Stored dataset items:

# # # # #

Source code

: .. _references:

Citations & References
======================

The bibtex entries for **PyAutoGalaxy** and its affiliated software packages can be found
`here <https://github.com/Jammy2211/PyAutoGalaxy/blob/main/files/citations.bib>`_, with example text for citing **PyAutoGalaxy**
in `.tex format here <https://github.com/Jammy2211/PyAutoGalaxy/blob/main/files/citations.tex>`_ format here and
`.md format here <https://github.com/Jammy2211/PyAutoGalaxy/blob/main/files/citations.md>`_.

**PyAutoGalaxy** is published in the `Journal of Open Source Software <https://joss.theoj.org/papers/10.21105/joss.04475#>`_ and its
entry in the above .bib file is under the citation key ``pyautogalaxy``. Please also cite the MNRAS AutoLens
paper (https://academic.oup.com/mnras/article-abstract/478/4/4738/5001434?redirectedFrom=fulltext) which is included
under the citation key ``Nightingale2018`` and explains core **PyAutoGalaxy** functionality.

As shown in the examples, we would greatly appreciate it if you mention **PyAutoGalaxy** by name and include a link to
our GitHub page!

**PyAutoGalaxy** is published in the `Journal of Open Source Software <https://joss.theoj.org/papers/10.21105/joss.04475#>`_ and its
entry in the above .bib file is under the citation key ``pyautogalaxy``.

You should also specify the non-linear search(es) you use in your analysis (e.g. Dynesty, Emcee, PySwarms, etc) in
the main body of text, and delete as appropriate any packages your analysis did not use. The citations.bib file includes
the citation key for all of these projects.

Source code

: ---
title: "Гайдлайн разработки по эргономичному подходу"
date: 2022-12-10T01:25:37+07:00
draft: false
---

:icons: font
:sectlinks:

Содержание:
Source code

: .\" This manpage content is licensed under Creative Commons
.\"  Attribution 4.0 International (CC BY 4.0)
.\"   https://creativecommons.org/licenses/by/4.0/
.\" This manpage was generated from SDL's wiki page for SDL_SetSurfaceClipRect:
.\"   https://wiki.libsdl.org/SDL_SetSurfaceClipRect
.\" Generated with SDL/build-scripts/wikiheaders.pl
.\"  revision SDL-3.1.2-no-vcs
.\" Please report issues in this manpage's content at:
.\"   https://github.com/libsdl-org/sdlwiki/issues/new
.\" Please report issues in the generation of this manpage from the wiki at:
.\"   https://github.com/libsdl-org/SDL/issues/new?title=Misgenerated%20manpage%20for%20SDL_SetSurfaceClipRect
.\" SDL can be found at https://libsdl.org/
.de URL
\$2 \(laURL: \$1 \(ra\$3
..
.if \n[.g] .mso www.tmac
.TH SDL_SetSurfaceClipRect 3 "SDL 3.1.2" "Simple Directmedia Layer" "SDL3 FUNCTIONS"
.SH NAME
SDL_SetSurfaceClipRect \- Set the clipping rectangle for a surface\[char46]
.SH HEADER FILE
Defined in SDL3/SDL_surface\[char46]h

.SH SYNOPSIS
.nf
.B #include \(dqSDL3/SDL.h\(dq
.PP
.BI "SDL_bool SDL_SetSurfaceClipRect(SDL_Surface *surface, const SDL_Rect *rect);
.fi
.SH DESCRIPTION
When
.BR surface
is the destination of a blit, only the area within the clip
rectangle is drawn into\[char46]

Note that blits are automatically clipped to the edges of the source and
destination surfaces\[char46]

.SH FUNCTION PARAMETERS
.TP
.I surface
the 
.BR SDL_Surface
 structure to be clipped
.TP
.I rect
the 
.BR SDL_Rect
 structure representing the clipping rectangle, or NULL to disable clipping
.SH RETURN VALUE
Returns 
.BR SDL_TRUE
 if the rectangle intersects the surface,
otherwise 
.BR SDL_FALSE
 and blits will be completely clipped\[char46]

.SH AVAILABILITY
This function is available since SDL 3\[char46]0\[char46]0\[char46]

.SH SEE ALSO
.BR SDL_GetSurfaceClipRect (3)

# # # # #

■ **Task statement**: All lines in the preceding records that hold the word "packages" need to be copied.

■ **Task output**:
The bibtex entries for **PyAutoGalaxy** and its affiliated software packages can be found
the main body of text, and delete as appropriate any packages your analysis did not use. The citations.bib file includes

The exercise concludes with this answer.